● Excerpt provided:
So you don't know Lionel Tertius?

Check his amazing commitment to Mozart's K364, with the great Albert Sammons as the other soloist. A clean transfer is available at Naxos.


----------



## opus67

Speaking of K.364, which performances would you guys recommend for this work? I know the one with Perlman, Zukerman and Mehta is available here, but I'm not so sure if there were any others at the store.


----------



## Manuel

opus67 said:


> Speaking of K.364, which performances would you guys recommend for this work? I know the one with Perlman, Zukerman and Mehta is available here, but I'm not so sure if there were any others at the store.


I suggest the Orpheus Chamber Orchestra, with Todd Phillips and Maureen Gallagher.


----------



## Rondo

Mine include:
(no particular order)

*Mahler: Symphony No. 6 (Zander/Philharmonia)
*Sibelius (d minor) and Beethoven (D Major) Vln concertos (Oistrakh/Ormandy/Philadelphia and Francescatti/Walter/Columbia-- respectively)
*Danny Elfman: "Serenada Schizophrana" and "Music for a Darkened Theater" vol. 2
*Mahler: Symphony No. 2 (Blomstedt/San Francisco SO)
*Beethoven: Symphony Nos. 4 and 6 (Walter/Columbia)
*Bruckner: Symphony No. 8 (Barenboim/Berlin)
*Sibelius: Complete Box Set of Symphonies-- (Kamu/Berlin 1-4; Karajan/Berlin 5-7)

On the topic of albums, I have been searching for a decent recording of Mahler's 9th (the only one of which I do not have a recording), and have been _leaning_ toward the 1995 release of the Walter/Vienna PO recording. Anyone's fav's include that one, by any chance?


----------



## Manuel

Eric683 said:


> *Danny Elfman: "Serenada Schizophrana" and "Music for a Darkened Theater" vol. 2


I'll explore this cds. Thank you for bringing them up.


----------



## Chi_townPhilly

Eric683 said:


> *Bruckner: Symphony No. 8 (Barenboim/Berlin)


 Is that the Haas or Nowak edition? (yeah, I know I could look it up- but it's more fun to _discuss_ it than to research it )

● Records:
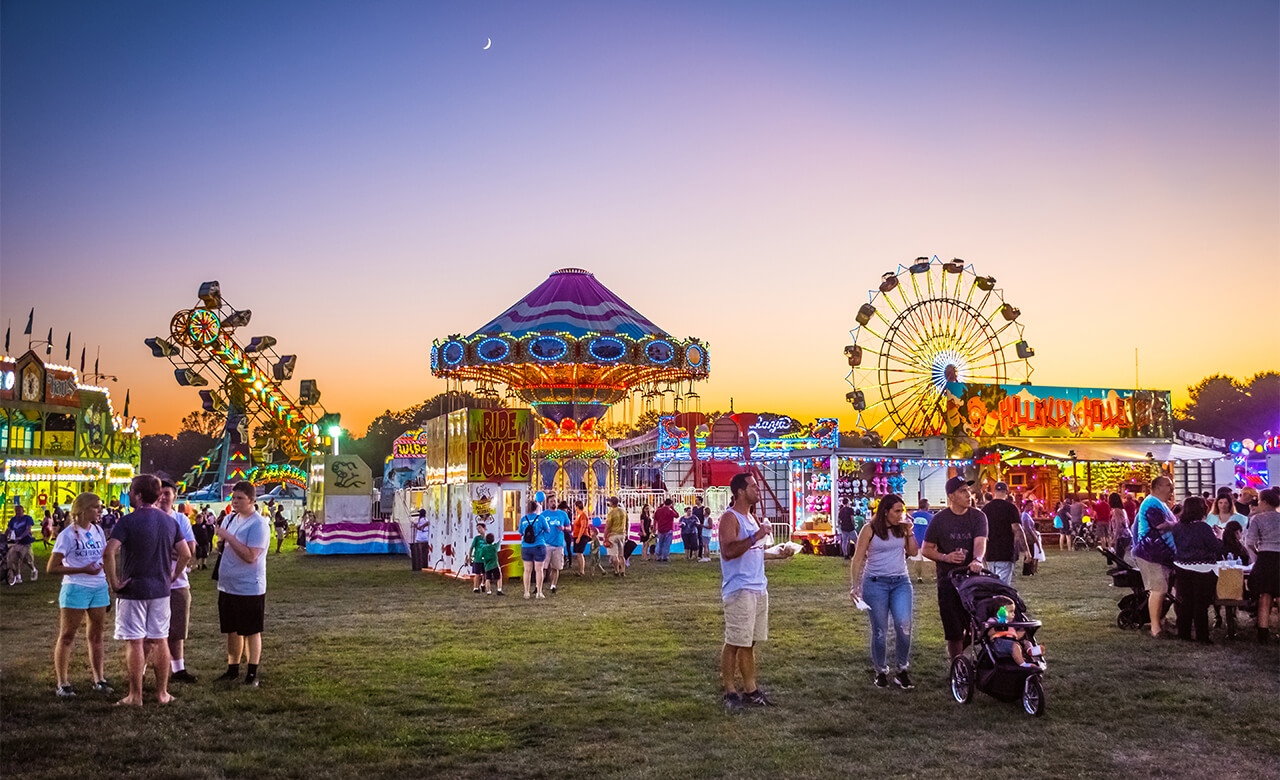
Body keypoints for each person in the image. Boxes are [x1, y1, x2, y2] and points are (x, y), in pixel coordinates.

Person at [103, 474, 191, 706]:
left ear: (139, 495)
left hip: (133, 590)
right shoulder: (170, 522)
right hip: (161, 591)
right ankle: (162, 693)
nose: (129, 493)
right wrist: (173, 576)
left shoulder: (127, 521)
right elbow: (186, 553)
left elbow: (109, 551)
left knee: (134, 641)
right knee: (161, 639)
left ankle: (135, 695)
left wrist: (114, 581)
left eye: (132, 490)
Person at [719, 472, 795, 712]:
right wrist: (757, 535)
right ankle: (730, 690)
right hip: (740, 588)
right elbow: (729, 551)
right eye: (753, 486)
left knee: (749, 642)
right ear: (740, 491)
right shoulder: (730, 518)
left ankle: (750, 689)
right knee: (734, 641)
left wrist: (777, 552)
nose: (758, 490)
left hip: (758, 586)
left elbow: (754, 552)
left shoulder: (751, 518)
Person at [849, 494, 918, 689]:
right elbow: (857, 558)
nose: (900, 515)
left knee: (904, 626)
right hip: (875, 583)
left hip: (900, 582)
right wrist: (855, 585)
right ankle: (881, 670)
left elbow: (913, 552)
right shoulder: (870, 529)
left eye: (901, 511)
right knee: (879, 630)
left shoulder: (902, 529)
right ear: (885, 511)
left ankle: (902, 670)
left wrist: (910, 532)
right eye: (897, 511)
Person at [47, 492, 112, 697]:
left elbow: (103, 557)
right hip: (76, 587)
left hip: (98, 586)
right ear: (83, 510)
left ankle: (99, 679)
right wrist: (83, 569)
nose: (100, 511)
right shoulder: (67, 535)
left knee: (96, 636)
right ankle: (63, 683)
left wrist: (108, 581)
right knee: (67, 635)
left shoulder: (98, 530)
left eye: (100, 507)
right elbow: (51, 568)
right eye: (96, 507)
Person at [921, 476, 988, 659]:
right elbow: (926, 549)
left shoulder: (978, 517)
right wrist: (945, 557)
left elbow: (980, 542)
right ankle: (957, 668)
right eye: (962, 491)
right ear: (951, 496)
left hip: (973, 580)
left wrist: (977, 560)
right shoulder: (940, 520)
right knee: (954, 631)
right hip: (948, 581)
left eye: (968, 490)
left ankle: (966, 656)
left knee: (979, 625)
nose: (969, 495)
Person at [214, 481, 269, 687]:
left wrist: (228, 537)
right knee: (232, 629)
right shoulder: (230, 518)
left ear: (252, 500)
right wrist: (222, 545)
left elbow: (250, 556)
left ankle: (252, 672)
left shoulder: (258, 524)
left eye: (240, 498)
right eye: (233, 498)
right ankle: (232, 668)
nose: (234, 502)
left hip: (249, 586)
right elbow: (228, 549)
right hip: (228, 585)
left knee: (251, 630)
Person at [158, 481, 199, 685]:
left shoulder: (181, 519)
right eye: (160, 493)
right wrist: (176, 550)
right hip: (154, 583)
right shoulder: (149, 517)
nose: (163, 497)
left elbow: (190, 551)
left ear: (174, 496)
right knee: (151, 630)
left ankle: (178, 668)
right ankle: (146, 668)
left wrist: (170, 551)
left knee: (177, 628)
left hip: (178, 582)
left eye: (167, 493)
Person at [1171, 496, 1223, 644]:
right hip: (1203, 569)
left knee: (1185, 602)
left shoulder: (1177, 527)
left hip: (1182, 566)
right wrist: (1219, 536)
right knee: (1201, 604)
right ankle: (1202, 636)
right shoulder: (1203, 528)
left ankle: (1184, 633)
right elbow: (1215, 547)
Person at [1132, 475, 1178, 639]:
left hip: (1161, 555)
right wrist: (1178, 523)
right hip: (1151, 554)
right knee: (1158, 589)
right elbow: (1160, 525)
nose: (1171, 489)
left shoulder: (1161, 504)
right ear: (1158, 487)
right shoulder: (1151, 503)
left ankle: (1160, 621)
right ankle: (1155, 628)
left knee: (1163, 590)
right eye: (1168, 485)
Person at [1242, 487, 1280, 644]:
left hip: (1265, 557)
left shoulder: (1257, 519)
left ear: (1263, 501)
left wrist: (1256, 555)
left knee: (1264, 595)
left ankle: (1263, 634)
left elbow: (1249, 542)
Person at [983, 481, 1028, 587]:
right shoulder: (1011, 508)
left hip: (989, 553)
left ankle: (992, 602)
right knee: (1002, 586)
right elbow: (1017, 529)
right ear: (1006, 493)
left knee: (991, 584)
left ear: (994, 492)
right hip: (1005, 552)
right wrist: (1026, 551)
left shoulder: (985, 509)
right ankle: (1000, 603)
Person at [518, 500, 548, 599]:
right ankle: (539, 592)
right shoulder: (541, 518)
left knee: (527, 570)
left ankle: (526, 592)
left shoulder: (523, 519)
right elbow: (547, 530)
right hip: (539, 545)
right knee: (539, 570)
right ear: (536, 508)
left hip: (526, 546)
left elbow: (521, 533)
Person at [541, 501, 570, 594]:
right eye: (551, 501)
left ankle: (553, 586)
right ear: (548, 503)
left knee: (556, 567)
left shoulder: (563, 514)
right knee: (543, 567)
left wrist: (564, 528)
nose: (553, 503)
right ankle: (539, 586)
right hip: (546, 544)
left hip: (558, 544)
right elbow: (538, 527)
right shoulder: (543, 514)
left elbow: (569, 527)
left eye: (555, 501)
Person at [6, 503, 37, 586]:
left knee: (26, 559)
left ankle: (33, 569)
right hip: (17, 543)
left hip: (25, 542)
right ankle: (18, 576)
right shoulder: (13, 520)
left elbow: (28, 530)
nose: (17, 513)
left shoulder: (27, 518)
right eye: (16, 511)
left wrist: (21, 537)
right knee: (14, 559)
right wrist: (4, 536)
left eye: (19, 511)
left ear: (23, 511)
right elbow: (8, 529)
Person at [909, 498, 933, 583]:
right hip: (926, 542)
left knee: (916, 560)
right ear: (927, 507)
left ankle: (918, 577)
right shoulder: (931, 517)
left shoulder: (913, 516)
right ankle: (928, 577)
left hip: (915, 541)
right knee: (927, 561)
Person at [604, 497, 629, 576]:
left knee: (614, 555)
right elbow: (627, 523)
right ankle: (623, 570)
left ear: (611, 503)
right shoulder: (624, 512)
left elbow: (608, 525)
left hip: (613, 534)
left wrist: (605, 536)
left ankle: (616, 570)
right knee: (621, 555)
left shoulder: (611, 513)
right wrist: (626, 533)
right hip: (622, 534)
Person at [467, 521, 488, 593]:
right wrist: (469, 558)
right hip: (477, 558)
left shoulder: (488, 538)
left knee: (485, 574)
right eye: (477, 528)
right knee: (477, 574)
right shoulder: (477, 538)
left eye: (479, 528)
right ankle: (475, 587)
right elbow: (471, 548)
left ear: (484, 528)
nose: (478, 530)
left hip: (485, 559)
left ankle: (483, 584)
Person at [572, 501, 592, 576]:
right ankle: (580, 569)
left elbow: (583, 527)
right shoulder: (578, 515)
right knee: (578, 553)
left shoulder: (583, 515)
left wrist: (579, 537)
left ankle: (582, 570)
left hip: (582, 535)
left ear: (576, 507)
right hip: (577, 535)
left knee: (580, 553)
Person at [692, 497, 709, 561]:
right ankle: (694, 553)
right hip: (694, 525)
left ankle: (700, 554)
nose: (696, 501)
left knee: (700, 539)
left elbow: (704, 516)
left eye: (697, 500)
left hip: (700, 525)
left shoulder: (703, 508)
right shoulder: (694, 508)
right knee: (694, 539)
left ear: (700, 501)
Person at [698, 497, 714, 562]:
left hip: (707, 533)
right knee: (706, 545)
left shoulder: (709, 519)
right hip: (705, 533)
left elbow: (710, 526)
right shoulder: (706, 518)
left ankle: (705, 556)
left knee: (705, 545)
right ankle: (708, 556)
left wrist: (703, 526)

--

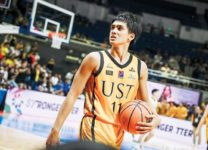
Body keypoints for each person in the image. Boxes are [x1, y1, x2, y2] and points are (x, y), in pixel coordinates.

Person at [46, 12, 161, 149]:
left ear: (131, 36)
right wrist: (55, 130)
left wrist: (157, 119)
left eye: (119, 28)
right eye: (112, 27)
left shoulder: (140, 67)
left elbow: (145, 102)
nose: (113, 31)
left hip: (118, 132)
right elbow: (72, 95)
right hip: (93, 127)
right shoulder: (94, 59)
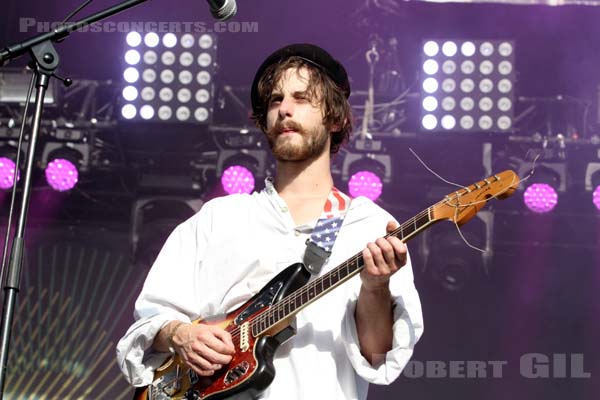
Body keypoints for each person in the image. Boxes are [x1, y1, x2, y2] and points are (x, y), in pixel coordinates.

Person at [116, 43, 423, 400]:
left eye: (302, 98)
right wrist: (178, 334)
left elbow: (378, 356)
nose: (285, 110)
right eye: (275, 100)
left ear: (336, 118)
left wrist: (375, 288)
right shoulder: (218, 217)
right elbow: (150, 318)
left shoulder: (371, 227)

* * *

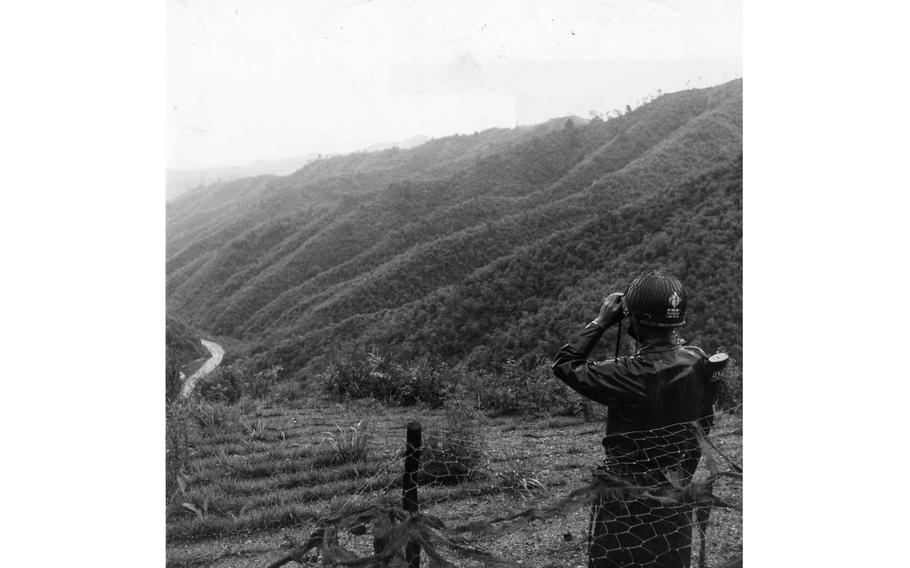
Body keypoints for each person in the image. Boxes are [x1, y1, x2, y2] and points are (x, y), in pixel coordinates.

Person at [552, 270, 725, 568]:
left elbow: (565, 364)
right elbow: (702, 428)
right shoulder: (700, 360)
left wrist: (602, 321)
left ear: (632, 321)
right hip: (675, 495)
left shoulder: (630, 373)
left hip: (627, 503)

● Required action A: Translate this sentence from the forum thread into Spanish: "I suggest the Orpheus Chamber Orchestra, with Todd Phillips and Maureen Gallagher."
● Required action B: Reproduce the forum thread word for word from "So you don't" to "available at Naxos.".
● Required action C: In the forum thread, what year is given for the release of the Walter/Vienna PO recording of Mahler's 9th?
The items were taken from a separate source and have no connection to the forum thread.

● Answer space A: Sugiero la Orquesta de Cámara Orpheus, con Todd Phillips y Maureen Gallagher.

● Answer space B:
So you don't know Lionel Tertius?

Check his amazing commitment to Mozart's K364, with the great Albert Sammons as the other soloist. A clean transfer is available at Naxos.

● Answer space C: 1995.